_Action item:_ Without including any pictures, return the records below exactly as written.

_Records for this task:_

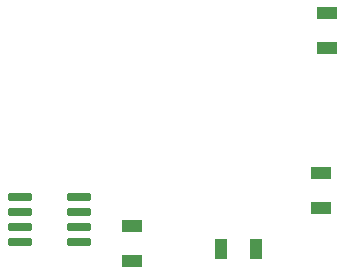
<source format=gtp>
G04*
G04 #@! TF.GenerationSoftware,Altium Limited,Altium Designer,23.4.1 (23)*
G04*
G04 Layer_Color=8421504*
%FSLAX42Y42*%
%MOMM*%
G71*
G04*
G04 #@! TF.SameCoordinates,9F17B6EC-CAF7-4D44-AAD4-BEE513544B2B*
G04*
G04*
G04 #@! TF.FilePolarity,Positive*
G04*
G01*
G75*
%ADD14R,1.77X1.13*%
%ADD15R,1.13X1.77*%
G04:AMPARAMS|DCode=16|XSize=1.97mm|YSize=0.6mm|CornerRadius=0.08mm|HoleSize=0mm|Usage=FLASHONLY|Rotation=0.000|XOffset=0mm|YOffset=0mm|HoleType=Round|Shape=RoundedRectangle|*
%AMROUNDEDRECTD16*
21,1,1.97,0.45,0,0,0.0*
21,1,1.82,0.60,0,0,0.0*
1,1,0.15,0.91,-0.23*
1,1,0.15,-0.91,-0.23*
1,1,0.15,-0.91,0.23*
1,1,0.15,0.91,0.23*
%
%ADD16ROUNDEDRECTD16*%
D14*
X5650Y2853D02*
D03*
Y3147D02*
D03*
X5600Y1500D02*
D03*
Y1794D02*
D03*
X4000Y1347D02*
D03*
Y1053D02*
D03*
D15*
X4753Y1150D02*
D03*
X5047D02*
D03*
D16*
X3547Y1590D02*
D03*
Y1464D02*
D03*
Y1336D02*
D03*
Y1210D02*
D03*
X3053D02*
D03*
Y1336D02*
D03*
Y1464D02*
D03*
Y1590D02*
D03*
M02*

</source>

_The answer:_
<source format=gtp>
G04*
G04 #@! TF.GenerationSoftware,Altium Limited,Altium Designer,23.4.1 (23)*
G04*
G04 Layer_Color=8421504*
%FSLAX42Y42*%
%MOMM*%
G71*
G04*
G04 #@! TF.SameCoordinates,9F17B6EC-CAF7-4D44-AAD4-BEE513544B2B*
G04*
G04*
G04 #@! TF.FilePolarity,Positive*
G04*
G01*
G75*
%ADD14R,1.77X1.13*%
%ADD15R,1.13X1.77*%
G04:AMPARAMS|DCode=16|XSize=1.97mm|YSize=0.6mm|CornerRadius=0.08mm|HoleSize=0mm|Usage=FLASHONLY|Rotation=0.000|XOffset=0mm|YOffset=0mm|HoleType=Round|Shape=RoundedRectangle|*
%AMROUNDEDRECTD16*
21,1,1.97,0.45,0,0,0.0*
21,1,1.82,0.60,0,0,0.0*
1,1,0.15,0.91,-0.23*
1,1,0.15,-0.91,-0.23*
1,1,0.15,-0.91,0.23*
1,1,0.15,0.91,0.23*
%
%ADD16ROUNDEDRECTD16*%
D14*
X5650Y2853D02*
D03*
Y3147D02*
D03*
X5600Y1500D02*
D03*
Y1794D02*
D03*
X4000Y1347D02*
D03*
Y1053D02*
D03*
D15*
X4753Y1150D02*
D03*
X5047D02*
D03*
D16*
X3547Y1590D02*
D03*
Y1464D02*
D03*
Y1336D02*
D03*
Y1210D02*
D03*
X3053D02*
D03*
Y1336D02*
D03*
Y1464D02*
D03*
Y1590D02*
D03*
M02*

</source>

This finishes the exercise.